> [TASK BRIEF]: Retype word for word the part of the path expression text below that opens with the words containing "Of the forward" and closes with "are described later.".

> [PASSAGE]:
ItemTest               <-    PrimaryExpression / Identifier / "*"
PredicateList          <-    Predicate*
Predicate              <-    "[" (IntegerLiteral / Expression / FunctionCall ) "]"
PrimaryExpression      <-    "." / StringLiteral / VariableReference / FunctionCall 
                           / ParenthesizedExpression

The template begins with an optional path specifier - the initial focus of an expression. The focus of an expression can be thought of as the environment that an expression is evaluated in - it represents the context for each step of an expression. So in E1/E2 or E1 [E2], the value of E1 is computed, which then acts as the focus for computing the value of E2.

If the specifier is /, then the search will take place relative to the AST root. For example, the template/FOO/BAR will return all BAR nodes whose parent is a FOO node and whose grandparent is the AST root node. If the specifier is //, then all items that satisfy the template will be considered (so //FOO will collect all FOO nodes in the AST). If the keyword inside_out is prepended to a path expression using //, items will be chosen based on a bottom-up, breadth-first traversal of the AST. If the path specifier is omitted, then the nodes collected will have to be relative to the first step expression in the template (so $x/FOO will collect all FOO children of the nodes in the sequence $x). If a step expressions are separated by//, the latter expression will be matched against all descendents of the former, rather than just its children. (So, //FOO//BAR will collect all FOO descendents of all BAR nodes).

The individual steps of a path expression are known as step expressions. There are two different kinds of step expressions -forward and reverse. A forward step expression filters the children or the descendents of the current focus, whereas the reverse step expression, .., moves back up the tree, to the level of the focus' parents. (E.g.. //FOO/.. would collect the parents of every FOO node in the AST).

Of the forward step expressions, tests include matching against the names of an item (as in /FOO/BAR or/FOO/"j"), matching all nodes (/FOO/*), or matching against a primary expression.

A primary expression represents a value. There are five kinds.

  • The context item, ., which represents the current tree item being processed (so //FOO/. would resolve to all FOO nodes in the tree).
  • A string literal, such as "baz".
  • A variable reference, such as $stat. Variable references begin with a dollar-sign, and represent a previously bound sequence of items.
  • A function call, such as test($a,$b), which can be used to call an external function, and whose value and parameters are all sequences. Instructions on how to add external functions programmed in Java are described later.
  • A parenthesized expression, such as(//CompoundStatement) whose value is that of the expressions it contains, concatenated together.

A step expression may contain one or more predicates. A predicate takes the form of [ Expression ], and represents a sequence. Each predicate will intersect its sequence with the current focus, producing a new focus for the evaluation of any subsequent predicates. The value of the final intersection is the value of the step expression.

[Stored entries]

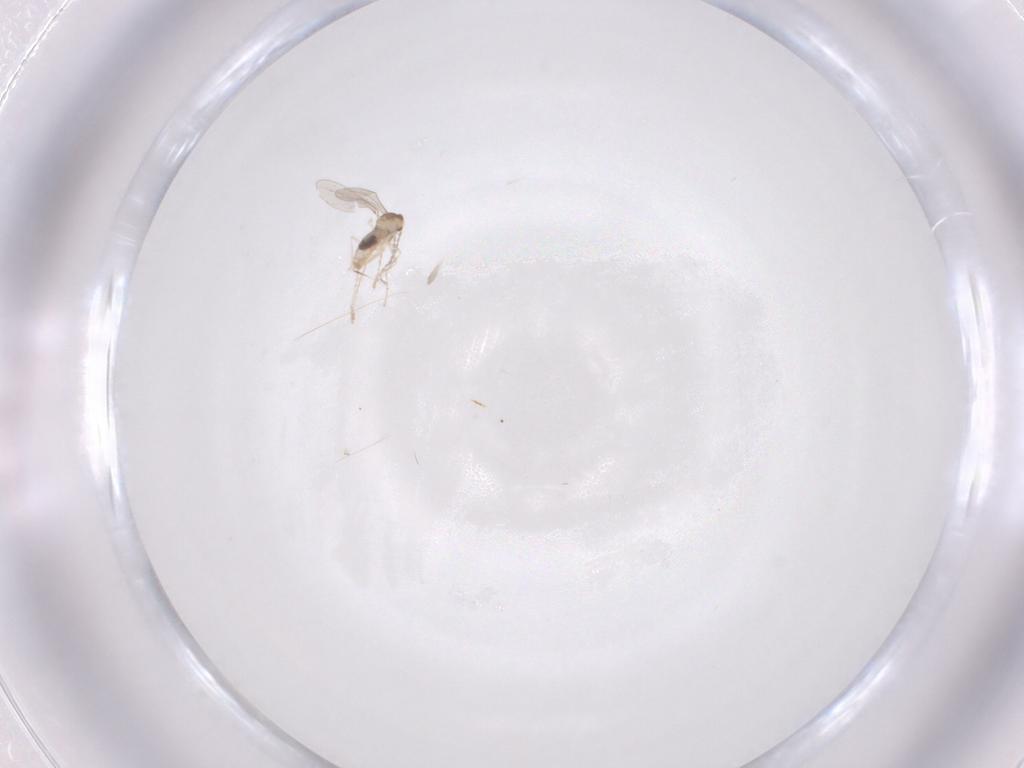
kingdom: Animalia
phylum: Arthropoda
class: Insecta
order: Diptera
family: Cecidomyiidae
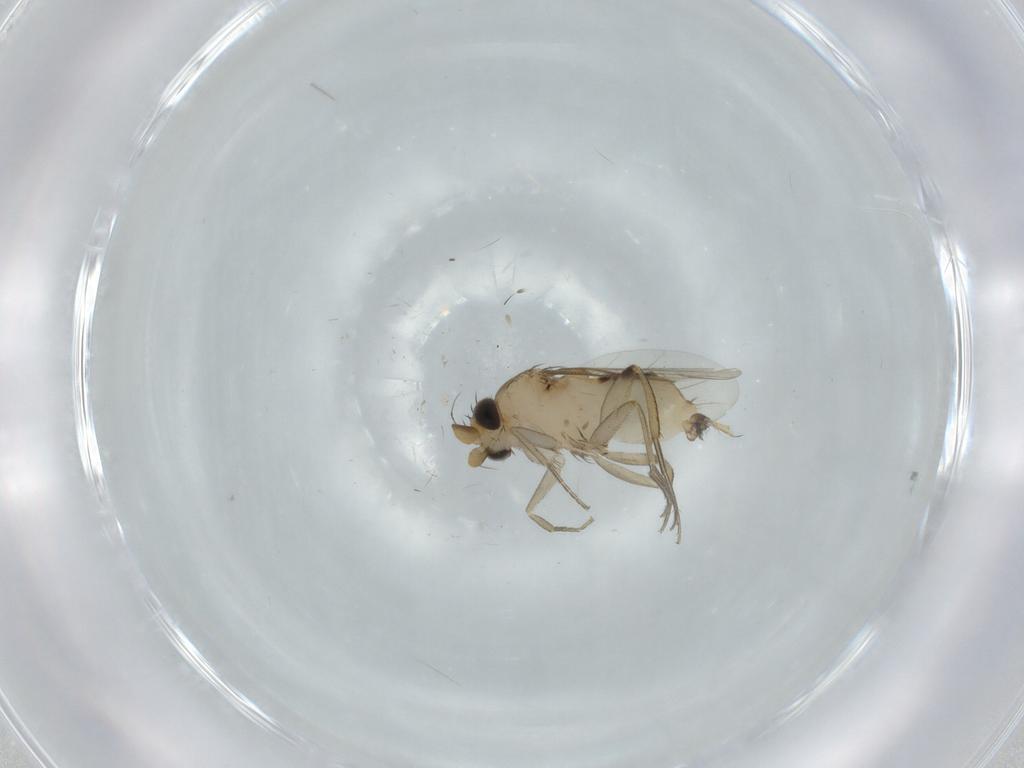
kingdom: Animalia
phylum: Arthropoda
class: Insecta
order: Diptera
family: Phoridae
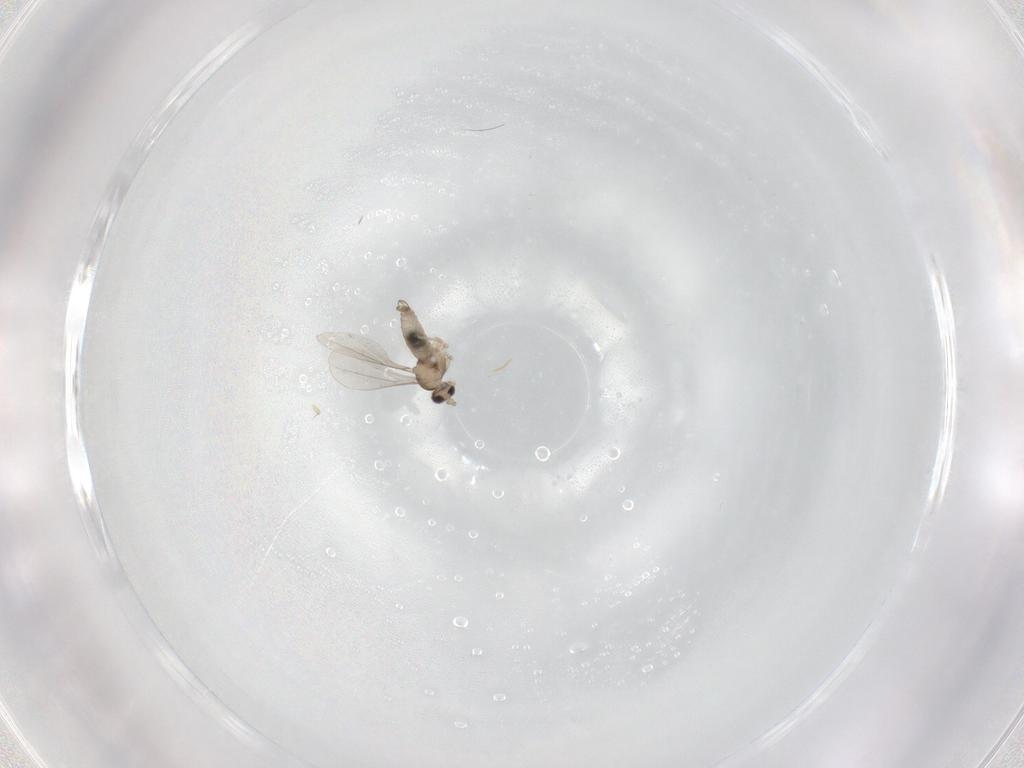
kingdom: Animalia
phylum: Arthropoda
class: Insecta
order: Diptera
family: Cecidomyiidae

==

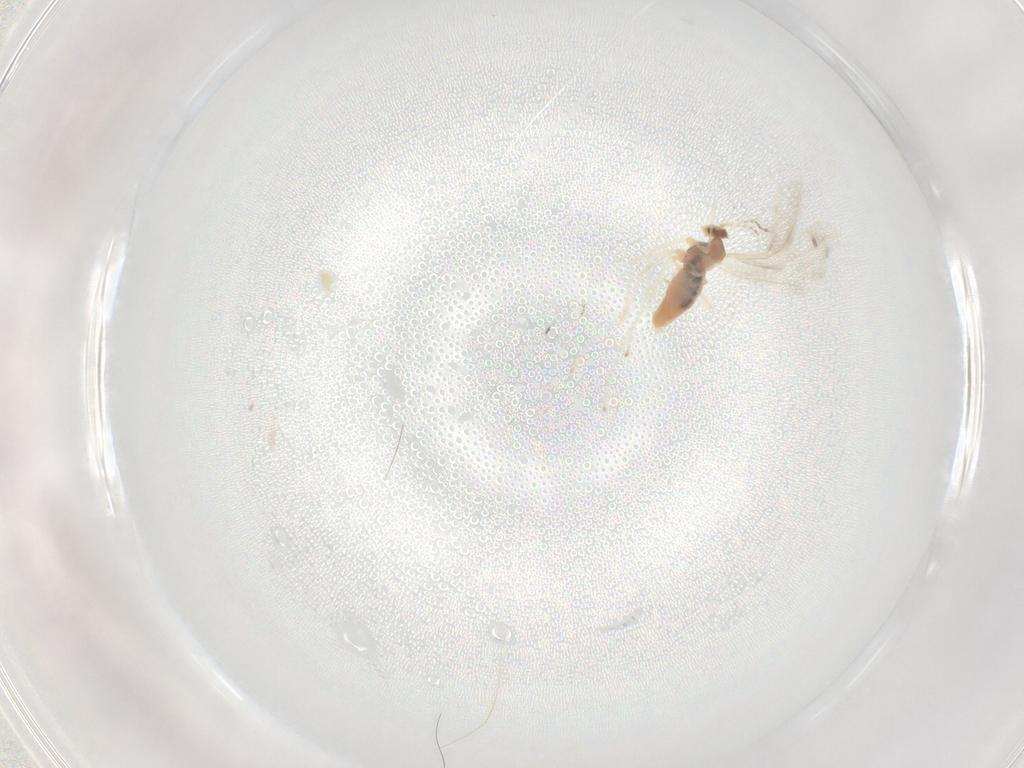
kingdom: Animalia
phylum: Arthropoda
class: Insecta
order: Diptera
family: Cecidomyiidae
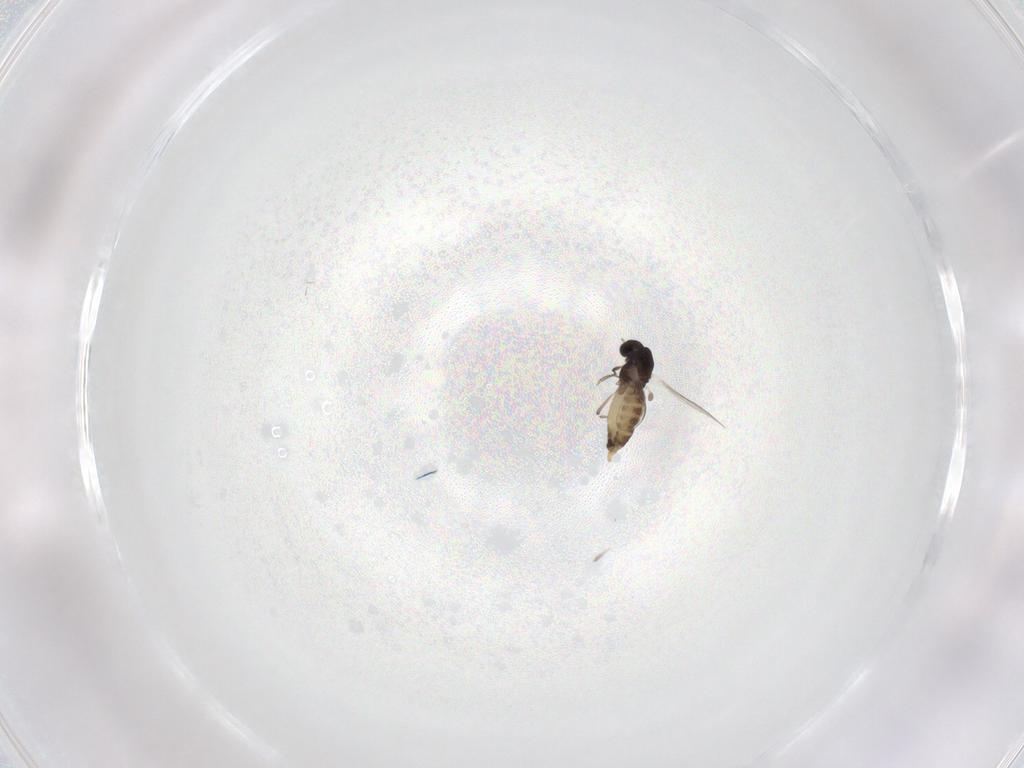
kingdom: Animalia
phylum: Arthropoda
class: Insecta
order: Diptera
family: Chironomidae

---

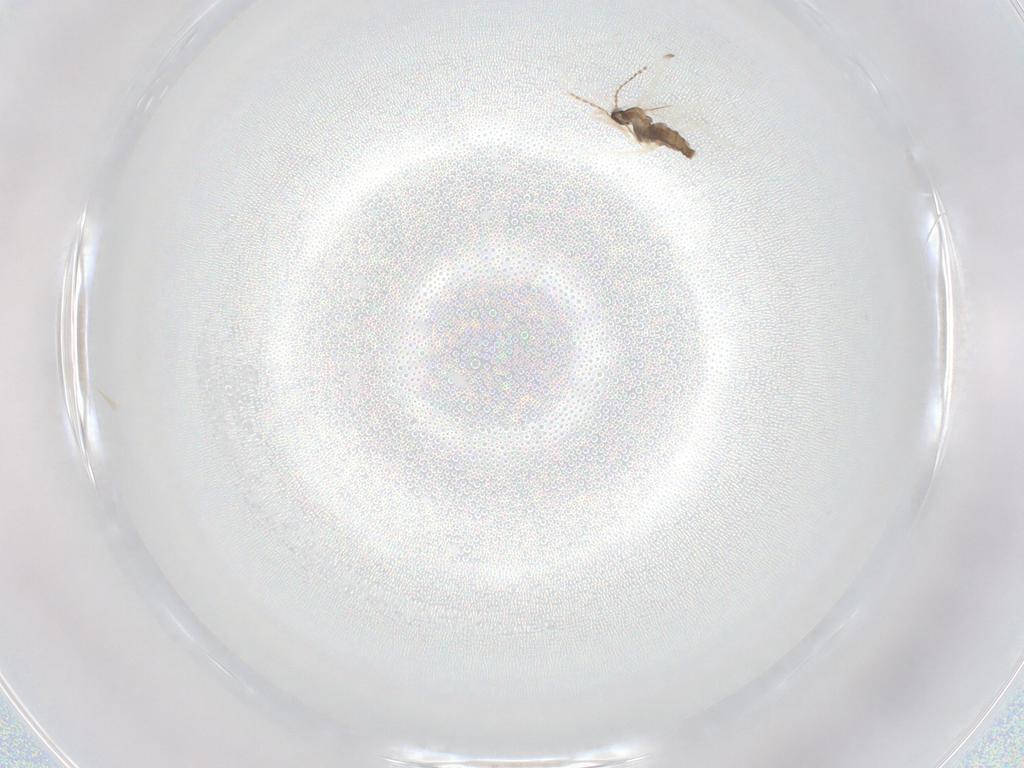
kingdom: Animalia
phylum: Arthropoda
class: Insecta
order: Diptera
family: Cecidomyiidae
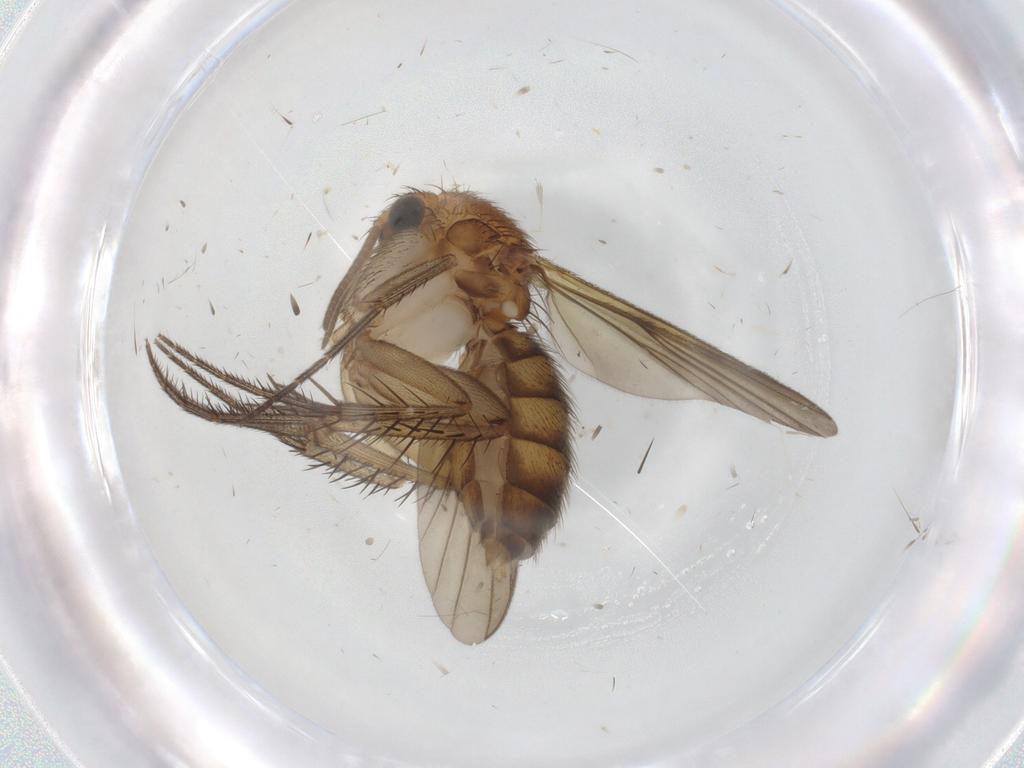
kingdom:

> [OUTPUT BELOW]:
Of the forward step expressions, tests include matching against the names of an item (as in /FOO/BAR or/FOO/"j"), matching all nodes (/FOO/*), or matching against a primary expression.

A primary expression represents a value. There are five kinds.

  • The context item, ., which represents the current tree item being processed (so //FOO/. would resolve to all FOO nodes in the tree).
  • A string literal, such as "baz".
  • A variable reference, such as $stat. Variable references begin with a dollar-sign, and represent a previously bound sequence of items.
  • A function call, such as test($a,$b), which can be used to call an external function, and whose value and parameters are all sequences. Instructions on how to add external functions programmed in Java are described later.